NOYES, Circuit Judge.
[1] This is a removed case in which it appears that the defendant is a foreign corporation located at Detroit, Michigan, which has not obtained a certificate to do business in this state; which has no established place of business here, and which, except as hereinafter stated, has not, and has never had, any property or agents here.
The contention that the defendant is or has been doing business in this state rests entirely upon the occurrences at the Automobile Exhibition at New York City in January, 1912, as shown by the affidavits. From them it appears that the defendant leased space at the Exhibition for showing automobiles of its manufacture; that this space was marked “Warren”- — that being the name of the defendant’s. car; that defendant owned one automobile chassis which was exhibited, and that the principal officers of the defendant were present at the Exhibition on several days conferring and consulting with the different persons including local sales agents. But the affidavits do not show that the defendant entered into any contracts at the time or sold any cars. The Empire City Auto Company seems to have owned the complete Warren cars which were on exhibition and to have been the corporation interested- in the exchange of cars referred to in the plaintiff's affidavits.

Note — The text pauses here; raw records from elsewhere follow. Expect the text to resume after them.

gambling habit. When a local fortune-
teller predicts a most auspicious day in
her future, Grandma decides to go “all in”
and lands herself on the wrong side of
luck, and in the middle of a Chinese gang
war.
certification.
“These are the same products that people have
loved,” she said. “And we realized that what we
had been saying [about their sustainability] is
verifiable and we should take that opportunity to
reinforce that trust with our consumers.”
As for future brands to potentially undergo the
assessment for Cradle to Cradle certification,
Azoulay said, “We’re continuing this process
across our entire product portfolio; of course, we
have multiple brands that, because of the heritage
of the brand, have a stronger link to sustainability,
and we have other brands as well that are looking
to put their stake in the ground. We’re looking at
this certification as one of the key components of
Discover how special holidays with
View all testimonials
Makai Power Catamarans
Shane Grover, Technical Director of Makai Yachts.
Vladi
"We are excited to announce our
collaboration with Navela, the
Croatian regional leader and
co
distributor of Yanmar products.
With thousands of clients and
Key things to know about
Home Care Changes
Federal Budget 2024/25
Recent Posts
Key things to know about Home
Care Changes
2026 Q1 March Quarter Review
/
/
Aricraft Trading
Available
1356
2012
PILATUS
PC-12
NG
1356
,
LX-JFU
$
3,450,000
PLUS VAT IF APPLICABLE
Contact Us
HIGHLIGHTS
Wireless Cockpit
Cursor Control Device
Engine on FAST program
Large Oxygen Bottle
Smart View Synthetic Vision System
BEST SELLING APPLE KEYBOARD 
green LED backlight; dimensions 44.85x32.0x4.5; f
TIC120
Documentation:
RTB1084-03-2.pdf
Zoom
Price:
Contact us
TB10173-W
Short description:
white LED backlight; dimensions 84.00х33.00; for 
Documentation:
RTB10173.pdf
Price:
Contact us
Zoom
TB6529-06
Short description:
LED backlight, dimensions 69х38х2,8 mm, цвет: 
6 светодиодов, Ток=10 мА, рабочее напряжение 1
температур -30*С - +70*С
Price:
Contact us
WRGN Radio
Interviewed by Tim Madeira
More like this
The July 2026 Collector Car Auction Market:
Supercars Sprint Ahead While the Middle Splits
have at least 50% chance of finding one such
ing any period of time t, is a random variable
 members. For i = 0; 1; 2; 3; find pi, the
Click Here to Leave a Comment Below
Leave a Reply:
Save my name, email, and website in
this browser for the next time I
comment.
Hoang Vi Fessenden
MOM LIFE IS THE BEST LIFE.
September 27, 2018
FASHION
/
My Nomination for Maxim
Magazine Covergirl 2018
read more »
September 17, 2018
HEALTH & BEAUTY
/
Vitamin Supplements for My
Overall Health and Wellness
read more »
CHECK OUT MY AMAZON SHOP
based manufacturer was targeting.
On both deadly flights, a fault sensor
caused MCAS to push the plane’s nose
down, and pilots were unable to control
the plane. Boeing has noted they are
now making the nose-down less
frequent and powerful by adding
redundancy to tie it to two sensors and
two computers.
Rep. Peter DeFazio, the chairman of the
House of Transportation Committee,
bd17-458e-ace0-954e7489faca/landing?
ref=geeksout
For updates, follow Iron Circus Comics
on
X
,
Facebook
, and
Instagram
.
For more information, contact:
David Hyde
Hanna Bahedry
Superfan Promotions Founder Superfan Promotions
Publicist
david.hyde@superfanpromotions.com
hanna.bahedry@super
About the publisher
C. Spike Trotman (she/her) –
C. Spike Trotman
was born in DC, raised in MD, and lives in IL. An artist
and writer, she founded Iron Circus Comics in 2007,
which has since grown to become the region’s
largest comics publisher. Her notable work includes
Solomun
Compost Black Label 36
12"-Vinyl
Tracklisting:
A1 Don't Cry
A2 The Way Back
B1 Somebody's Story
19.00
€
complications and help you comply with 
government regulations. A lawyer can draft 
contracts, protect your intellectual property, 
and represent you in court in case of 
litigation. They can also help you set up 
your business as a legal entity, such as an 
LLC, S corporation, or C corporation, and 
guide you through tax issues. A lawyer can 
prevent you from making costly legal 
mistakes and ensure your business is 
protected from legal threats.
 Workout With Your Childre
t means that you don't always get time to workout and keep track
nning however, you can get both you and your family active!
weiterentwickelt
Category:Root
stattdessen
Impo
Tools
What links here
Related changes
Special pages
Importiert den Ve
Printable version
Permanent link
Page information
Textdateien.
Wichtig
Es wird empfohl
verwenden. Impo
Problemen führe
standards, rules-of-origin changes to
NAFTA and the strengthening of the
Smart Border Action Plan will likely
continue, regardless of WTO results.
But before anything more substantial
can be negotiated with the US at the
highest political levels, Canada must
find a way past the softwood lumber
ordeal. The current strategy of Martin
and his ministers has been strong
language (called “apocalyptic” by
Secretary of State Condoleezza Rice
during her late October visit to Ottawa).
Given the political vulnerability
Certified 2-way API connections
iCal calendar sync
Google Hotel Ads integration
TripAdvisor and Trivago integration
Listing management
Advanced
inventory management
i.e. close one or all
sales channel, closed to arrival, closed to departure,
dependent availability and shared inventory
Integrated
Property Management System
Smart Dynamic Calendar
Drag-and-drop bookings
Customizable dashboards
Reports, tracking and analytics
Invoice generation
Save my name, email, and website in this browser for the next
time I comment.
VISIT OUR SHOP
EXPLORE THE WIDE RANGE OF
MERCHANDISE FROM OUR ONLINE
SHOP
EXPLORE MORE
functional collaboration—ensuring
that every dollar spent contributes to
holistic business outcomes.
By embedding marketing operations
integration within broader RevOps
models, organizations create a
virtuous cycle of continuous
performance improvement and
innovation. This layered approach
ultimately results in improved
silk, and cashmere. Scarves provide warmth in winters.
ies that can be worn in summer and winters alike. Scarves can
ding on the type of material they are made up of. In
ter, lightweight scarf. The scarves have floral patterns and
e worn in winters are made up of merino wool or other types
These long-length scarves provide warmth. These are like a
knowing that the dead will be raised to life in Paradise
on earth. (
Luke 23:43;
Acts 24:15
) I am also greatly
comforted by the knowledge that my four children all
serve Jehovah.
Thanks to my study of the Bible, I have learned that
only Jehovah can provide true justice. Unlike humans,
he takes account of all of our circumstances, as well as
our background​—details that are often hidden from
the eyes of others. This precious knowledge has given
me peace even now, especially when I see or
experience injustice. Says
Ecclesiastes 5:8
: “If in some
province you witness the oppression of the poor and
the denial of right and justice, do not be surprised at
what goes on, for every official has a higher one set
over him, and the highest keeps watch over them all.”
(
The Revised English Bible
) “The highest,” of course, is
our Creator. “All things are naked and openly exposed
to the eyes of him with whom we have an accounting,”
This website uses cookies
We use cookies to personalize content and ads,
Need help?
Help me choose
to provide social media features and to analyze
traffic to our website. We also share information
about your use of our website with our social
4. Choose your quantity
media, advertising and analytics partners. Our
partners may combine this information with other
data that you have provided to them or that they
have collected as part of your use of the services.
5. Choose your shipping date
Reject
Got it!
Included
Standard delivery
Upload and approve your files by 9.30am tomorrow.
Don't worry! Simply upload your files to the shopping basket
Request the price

[2] While the extent to which a corporation must do business in a state to justify the service of process upon it there is not clearly defined, it is certain that the transaction of some substantial business must be established and, in my opinion, that which took place at the Automobile Exhibition as above outlined did not amount to that. I fail to find the transaction of any substantial business within the state and, under the authorities, am constrained to hold that it was not subject to the service of process here. See the following cases from this circuit: Buffalo Glass Co. v. Manufacturers’ Glass Co. (C. C.) 142 Fed. 273; Craig v. Welch Motor Car Co. (C. C.) 165 Fed. 554; Hoyt v. Ogden Portland Cement Co. (C. C.) 185 Fed. 889; Sleicher v. Pullman Co. (C. C.) 170 Fed. 365; Wilkins v. Queen City, etc., Co. (C. C.) 154 Fed. 173.
The motion to set aside the service of the summons is granted.